Therefore, we validated the methylation and resul tant decreased expression of BMX and SOX1 in the non invasive cells. Functional role of Bmx and Sox1 during invasion To further determine the role of Bmx and Sox1 during the process of invasion we performed the invasion assay with DU145 cells stably infected with shRNAs directed against Sox1or different Bmx. A significant decrease in expression of SOX1 and BMX following induction with 1 ug/mL of doxycycline for 24 hours was first verified using western blotting. Upon induction with Dox, the shRNA is turned on and a downstream red fluorescent protein demonstrates efficiency of this induction. Densitometry analysis was per formed to compare expression of individual clones with the NS cells, and no significant differences in protein expression were seen using the non silencing con trols.

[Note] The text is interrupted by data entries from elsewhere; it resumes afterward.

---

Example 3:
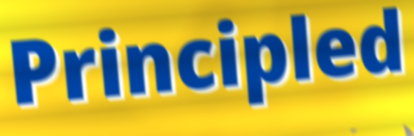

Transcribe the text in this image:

Principled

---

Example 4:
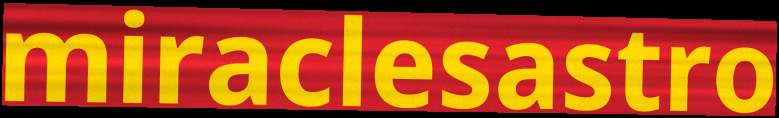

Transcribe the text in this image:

miraclesastro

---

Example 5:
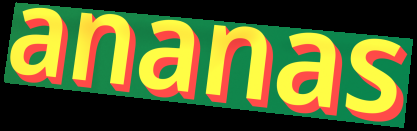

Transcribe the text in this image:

ananasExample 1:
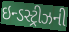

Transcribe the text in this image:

ઇન્ડસ્ટ્રીઝની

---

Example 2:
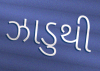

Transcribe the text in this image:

ઝાડુથી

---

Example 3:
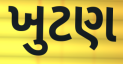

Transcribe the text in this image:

ખુટણ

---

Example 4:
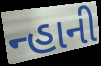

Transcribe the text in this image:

ન્હાની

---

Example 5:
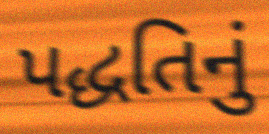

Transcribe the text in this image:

પદ્ધતિનું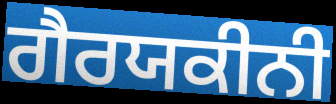
ਗੈਰਯਕੀਨੀ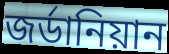
জর্ডানিয়ানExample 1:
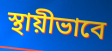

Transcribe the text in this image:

স্থায়ীভাবে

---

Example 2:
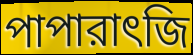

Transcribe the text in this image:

পাপারাৎজি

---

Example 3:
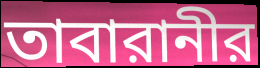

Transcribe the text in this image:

তাবারানীর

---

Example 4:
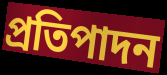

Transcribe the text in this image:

প্রতিপাদন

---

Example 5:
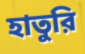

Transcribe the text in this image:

হাতুরি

In addition, SOX1 shRNA cells demonstrated a significant decrease in proliferation compared to either the parental Inhibitors,Modulators,Libraries cell line or the NS infected line, as well as a significant decrease in invasion toward SCM. However, there was not a significant difference using the shBMX lines, except for a slight reduction in invasion using clone 3. Interestingly, a small increase in proliferation Inhibitors,Modulators,Libraries was seen with the shBMX clones. Further promoter tiling array analysis using two short term cultures primary prostate tumor cell lines, PCSC1 and PCSC2, determined that Sox1, and not Bmx, was methylated in the invasive population of cells. Overall, we demonstrate that Sox1is differentially methylated Inhibitors,Modulators,Libraries within the invasive CSC population and the shRNA studies indicate it could be selectively targeted to block invasion.

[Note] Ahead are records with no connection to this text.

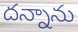
దన్నాను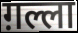
ग़ल्लाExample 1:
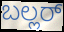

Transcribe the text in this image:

ಬಲ್ಲರ್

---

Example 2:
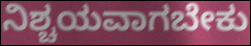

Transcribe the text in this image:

ನಿಶ್ಚಯವಾಗಬೇಕು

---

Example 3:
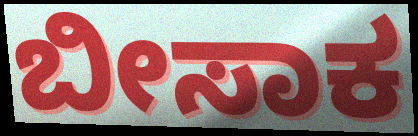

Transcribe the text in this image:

ಬೀಸಾಕ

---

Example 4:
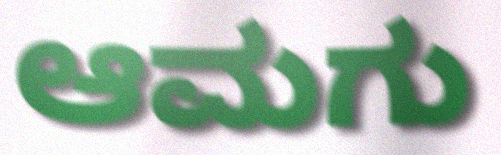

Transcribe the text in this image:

ಆಮಗು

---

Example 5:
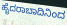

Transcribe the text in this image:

ಹೈದರಾಬಾದಿನಿಂದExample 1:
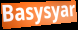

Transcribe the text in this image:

Basysyar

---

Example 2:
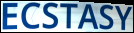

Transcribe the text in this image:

ECSTASY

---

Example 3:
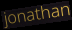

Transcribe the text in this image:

jonathan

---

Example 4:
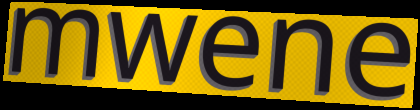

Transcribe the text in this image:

mwene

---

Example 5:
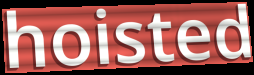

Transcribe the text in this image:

hoisted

Role of SOX1 during differentiation In addition to the method presented here, prostate TICs can also be isolated by culturing total cells Inhibitors,Modulators,Libraries in SCM where structures called prostato spheres are generated. The prostatospheres are multicellular globes that develop from cells that sur vive anchorage independent conditions in vitro, and are frequently used when analyzing the ability of TICs to self renew or differentiate upon the addition of serum. Using this assay as a model, a greater number of prosta tospheres were isolated from DU145 NS cells compared to shSOX1 cells. When invasive DU145 cells were isolated and cultured in SCM, prostatospheres were maintained for up to 3 passages and if these cells were further cultured in the presence of 1% human serum, the vector control cells rapidly differentiated and proliferated, while the shSOX1 cells did not.

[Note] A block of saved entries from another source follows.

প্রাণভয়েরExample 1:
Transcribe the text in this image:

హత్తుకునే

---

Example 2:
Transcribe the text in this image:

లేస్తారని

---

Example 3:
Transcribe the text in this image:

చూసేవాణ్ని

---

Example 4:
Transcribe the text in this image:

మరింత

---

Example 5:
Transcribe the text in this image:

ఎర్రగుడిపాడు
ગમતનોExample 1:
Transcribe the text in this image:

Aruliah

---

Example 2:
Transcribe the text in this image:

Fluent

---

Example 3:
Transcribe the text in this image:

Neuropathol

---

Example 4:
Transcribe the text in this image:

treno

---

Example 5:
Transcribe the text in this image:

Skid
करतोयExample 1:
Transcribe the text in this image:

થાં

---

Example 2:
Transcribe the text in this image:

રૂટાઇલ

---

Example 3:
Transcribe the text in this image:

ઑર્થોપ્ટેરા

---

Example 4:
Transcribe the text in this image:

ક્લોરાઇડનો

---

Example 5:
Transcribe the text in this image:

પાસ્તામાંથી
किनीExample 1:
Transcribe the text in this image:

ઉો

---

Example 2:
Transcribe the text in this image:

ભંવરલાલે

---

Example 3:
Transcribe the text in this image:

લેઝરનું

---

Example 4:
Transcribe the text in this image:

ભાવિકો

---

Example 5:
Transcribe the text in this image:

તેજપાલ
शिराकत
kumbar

These observations suggest that not only does Sox1 play a role in regulating invasion, but it can also regulate the maintenance of stem ness in culture. Ingenuity pathway analysis defines pathways of differentially Inhibitors,Modulators,Libraries methylated genes within invasive sub populations of cells Each data set of differentially methylated genes was then extracted leave a message and uploaded to the Ingenuity server to identify common gene pathways that are regulated during the process of invasion.